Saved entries

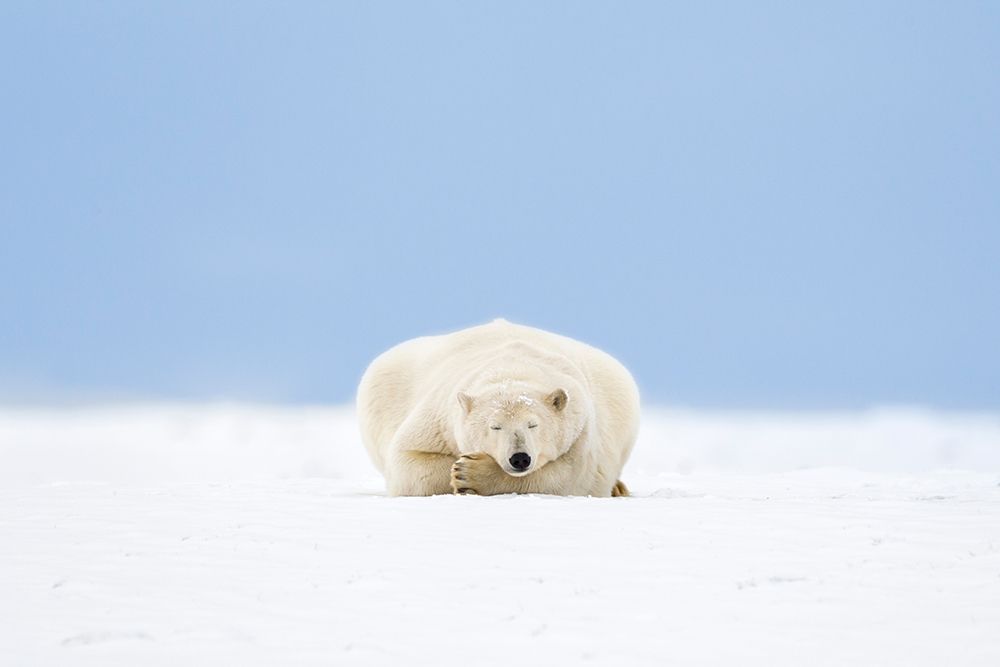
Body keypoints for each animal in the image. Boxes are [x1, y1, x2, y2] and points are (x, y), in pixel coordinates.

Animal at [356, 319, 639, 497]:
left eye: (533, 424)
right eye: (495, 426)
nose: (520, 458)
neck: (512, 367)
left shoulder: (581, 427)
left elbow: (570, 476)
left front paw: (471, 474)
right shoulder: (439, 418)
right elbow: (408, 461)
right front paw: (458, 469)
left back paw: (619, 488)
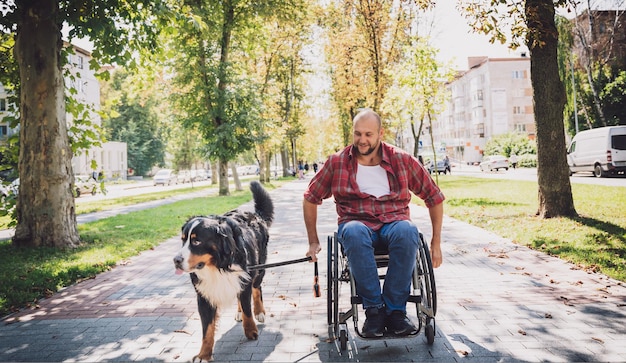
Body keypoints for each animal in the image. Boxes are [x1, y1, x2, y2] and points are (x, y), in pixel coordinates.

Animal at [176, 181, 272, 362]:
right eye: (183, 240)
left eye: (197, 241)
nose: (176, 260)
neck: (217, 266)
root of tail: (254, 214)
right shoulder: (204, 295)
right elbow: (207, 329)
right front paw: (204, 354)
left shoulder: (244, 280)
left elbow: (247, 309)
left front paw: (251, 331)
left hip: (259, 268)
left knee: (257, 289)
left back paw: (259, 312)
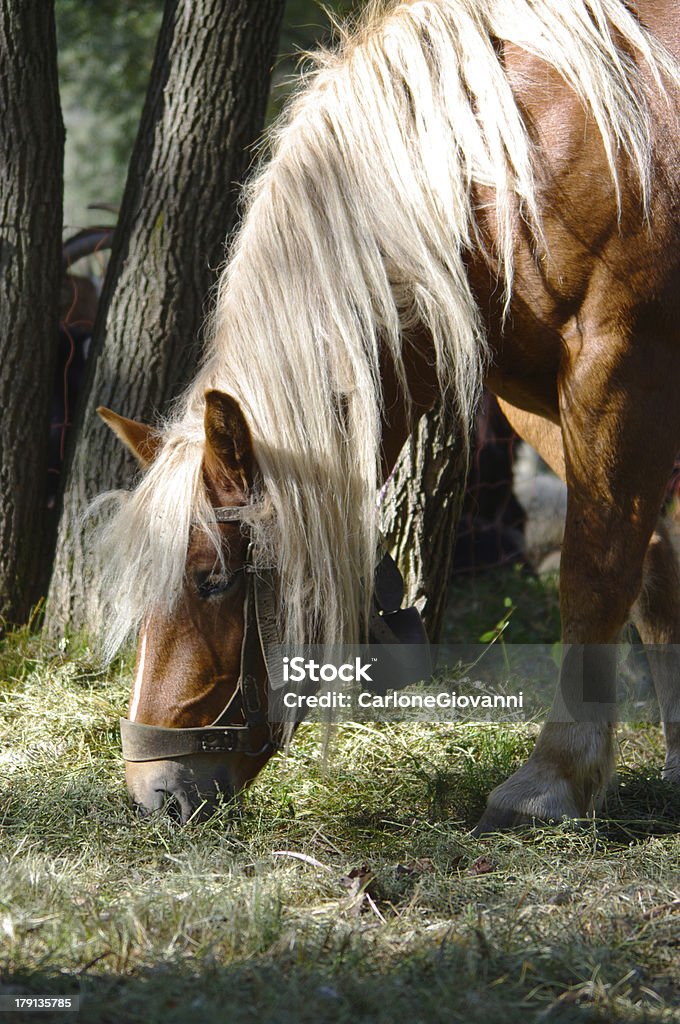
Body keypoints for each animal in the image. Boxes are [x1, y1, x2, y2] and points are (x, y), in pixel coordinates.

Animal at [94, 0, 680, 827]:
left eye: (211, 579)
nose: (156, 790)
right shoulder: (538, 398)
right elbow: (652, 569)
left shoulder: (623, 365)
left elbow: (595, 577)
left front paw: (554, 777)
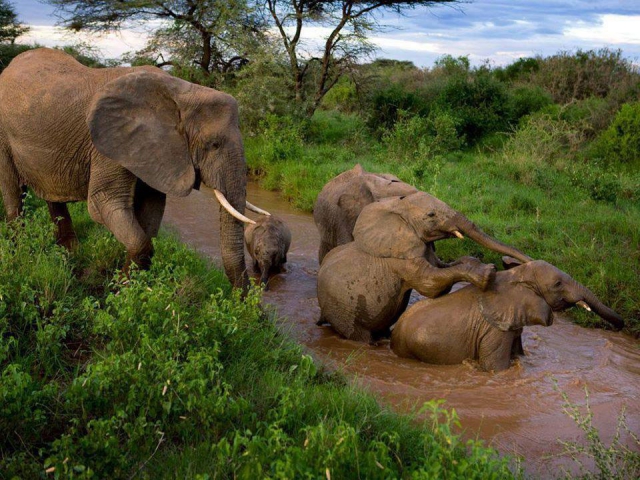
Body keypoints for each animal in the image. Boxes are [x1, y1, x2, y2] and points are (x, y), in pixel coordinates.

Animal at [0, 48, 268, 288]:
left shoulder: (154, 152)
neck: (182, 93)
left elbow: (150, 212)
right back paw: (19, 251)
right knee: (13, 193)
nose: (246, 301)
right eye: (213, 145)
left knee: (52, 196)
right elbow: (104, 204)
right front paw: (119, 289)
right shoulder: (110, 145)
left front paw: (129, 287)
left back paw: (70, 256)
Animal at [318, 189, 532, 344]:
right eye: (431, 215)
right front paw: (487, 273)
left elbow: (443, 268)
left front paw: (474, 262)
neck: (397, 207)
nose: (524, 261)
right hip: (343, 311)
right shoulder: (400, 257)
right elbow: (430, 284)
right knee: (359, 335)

== Work to be completed ==
Ignoring the pictures, write out word for word only the lines from the one containing "right shoulder: (204, 295)" through the last line of the data, both ends included.

== Solution to this problem ==
right shoulder: (204, 295)
right elbow: (207, 329)
right front paw: (204, 354)
left shoulder: (244, 280)
left elbow: (247, 309)
left front paw: (251, 331)
left hip: (259, 268)
left knee: (257, 289)
left back paw: (259, 312)
Body keypoints for each animal in the image. Boxes are [x1, y1, x2, y2] and points are (x, y), in pixel coordinates.

Animal at [94, 0, 680, 827]:
left eye: (211, 579)
nose: (156, 790)
right shoulder: (538, 398)
right elbow: (652, 569)
left shoulder: (623, 365)
left elbow: (595, 577)
left front paw: (554, 777)
Body keypoints for each animal in the image. Boxes are [x1, y1, x2, y2] and points are (x, y), in pixel coordinates.

Animal at [0, 48, 268, 288]:
left shoulder: (154, 152)
neck: (182, 93)
left elbow: (150, 212)
right back paw: (19, 251)
right knee: (13, 193)
nose: (246, 301)
right eye: (213, 145)
left knee: (52, 196)
right elbow: (104, 204)
right front paw: (119, 289)
right shoulder: (110, 145)
left front paw: (129, 287)
left back paw: (70, 256)
Animal at [318, 189, 532, 344]:
right eye: (431, 215)
right front paw: (487, 273)
left elbow: (443, 268)
left front paw: (474, 262)
neck: (397, 207)
nose: (524, 261)
right hip: (343, 311)
right shoulder: (400, 257)
right elbow: (430, 284)
right knee: (359, 335)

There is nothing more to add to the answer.